I've recently came across an interesting paper : ON FINITE SUMS OF RECIPROCALS OF DISTINCT n-th POWERS by R. L. GRAHAM. At the end of the paper he gives some exemples: $$ \frac{1}2 = \frac1{2^2}+\frac1{3^2}+\frac1{4^2}+\frac1{5^2}+\frac1{6^2}+\frac1{15^2}+\frac1{18^2}+\frac1{36^2}+\frac1{60^2}+\frac1{180^2}$$ I've tried my best to make a program to find that result but i can't find a solution. I found this solution to an easier problem : the representation of a fraction as the sum of distinct reciprocals.

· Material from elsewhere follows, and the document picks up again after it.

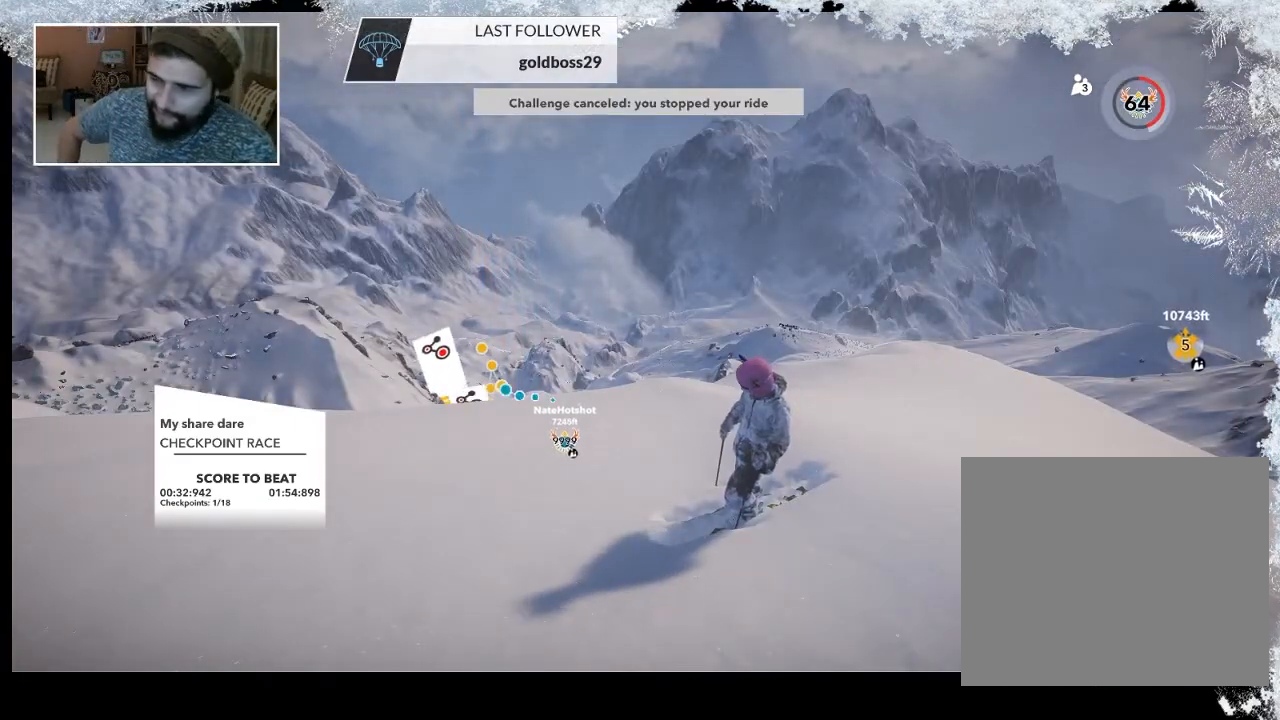
{"buttons": [], "left_stick": "up", "right_stick": "center", "events": [[200, "left_stick", "up"]]}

I tried to expend this algorithm to solve my problem but when i execute my program the numbers given get too large:
def pgcd(a,b):
return a if b==0 else pgcd(b,a%b)
def subFrac(p1,q1,p2,q2):
u,v=p1*q2-p2*q1,q1*q2
d=pgcd(u,v)
return (u//d,v//d)
def dec(p,q):
print(p,q)
frac=[]
k=2
while p>0:
while 1/(k**2)>p/q:
k+=1
p,q=subFrac(p,q,1,k**2)
print(k,p,q)
frac.append(k)
k+=1
return frac
Gives : $$ \frac{1}2 = \frac1{2^2}+\frac1{3^2}+\frac1{4^2}+\frac1{5^2}+\frac1{6^2}+\frac1{11^2}+\frac1{54^2}+\frac1{519^2}+\frac1{59429^2}+...$$ In general, I'd like to make a program that gives a representation with reasonable number like the one given or this one from proofWiki: $$ \frac{1}2 = \frac1{2^2}+\frac1{3^2}+\frac1{4^2}+\frac1{5^2}+\frac1{7^2}+\frac1{12^2}+\frac1{15^2}+\frac1{20^2}+\frac1{28^2}+\frac1{35^2}$$ Thanks in advance!